Fear: Engaging with the problems of the here-and-now will keep me from getting to The Thing where I can make my difference. Fact: Engagement is not an either/or choice. I can both do my work and give help where help is needed. No one for a moment stopped being a student when they started caring. No dedicated student group was formed. We talked about this online and in person, as we were able. We put pressure on those accountable, as we were able. We demonstrated our ability to be full-time students, fully involved in our own governance. Why should our approach to civic engagement be any different?

Fear: There is no way I can remain engaged—impactfully engaged—until change occurs. Fact: You can. You just did. We did not let this go. There was not a day discussion about health insurance wasn’t heard of over coffee or on the C1. We named names and we focused on the issue. Will political problems have timelines longer than two weeks? Absolutely. Consider this conditioning: you are increasing your fitness as someone civically engaged.

Fear: Once I’m in this fight, I’m in it for the long haul. Fact: That’s the only way to win. As President Price’s letter makes clear, this partial walk-back guarantees healthcare for current undergraduates on aid only. For as long as we have left, whether a few months or three years, securing more and better for our peers will remain our concern. The work is never finished. All we can do is leave less to those who come after us.

Fear: As if the powers-that-be would ever listen. Fact: They did. We start to lose—to lose our fight, to lose fitness as citizens of anything—when we think of “the powers-that-be” as anything other than people. We learned that people listen to good arguments made in good faith. We made no ultimatums. We forced no action. We postured ourselves as partners in progress and in dialogue, as full members of this community to be respected as such. We let the might of right speak for us. We let truth and not thunder make our case. We took the moral high ground and held it. We gave no one the least reason to dismiss us.

And it is a fact that many of us fear, and have cause to fear, what the months ahead will hold. Whatever happened at the ballot box, hold on to this moment. Know that you have the drive to make the change you can and the ability to make that change reality. Take a moment to appreciate what so many students did. Students. We are not yet doing The Thing that will leave our mark on the world. The Thing is a hope. What we achieved for our peers is reality. What we did by engaging in the moment, by caring and mobilizing and committing to something, is real.

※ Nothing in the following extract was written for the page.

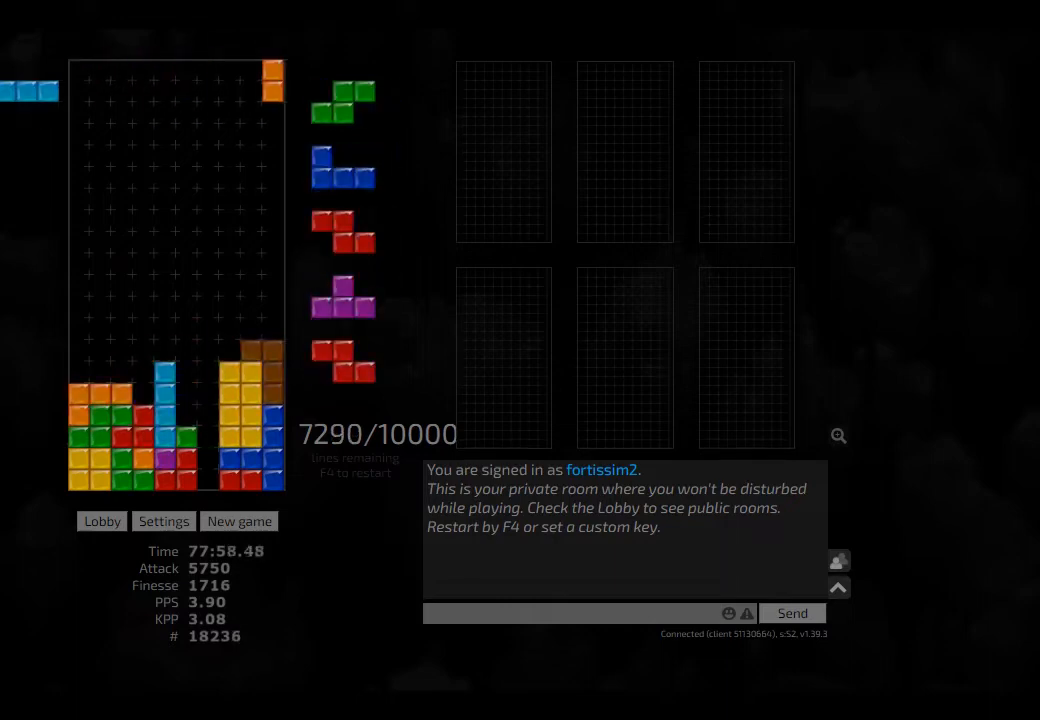
{"keys": [], "events": [[84, "right", "up"], [334, "hd", "down"], [417, "ccw", "down"], [417, "left", "down"], [459, "ccw", "up"], [459, "hd", "up"], [459, "left", "up"]]}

So, in these coming months, keep your convictions and keep your playbook to hand. Do not fear that doing what you can is not enough. It was enough for your peers, and it can be enough for your neighbors if you choose to make it so.

I close with the words of the Welsh poet Dylan Thomas. “Good men, the last wave by, crying how bright/ Their frail deeds might have danced in a green bay,/ Rage, rage against the dying of the light.” However bleak the situation seems, press on. You made your stand in whatever way you could, and the powers-that-be relented. Do that again, politically.

Tim Kowalczyk is a Trinity senior. His column runs on alternate Wednesdays.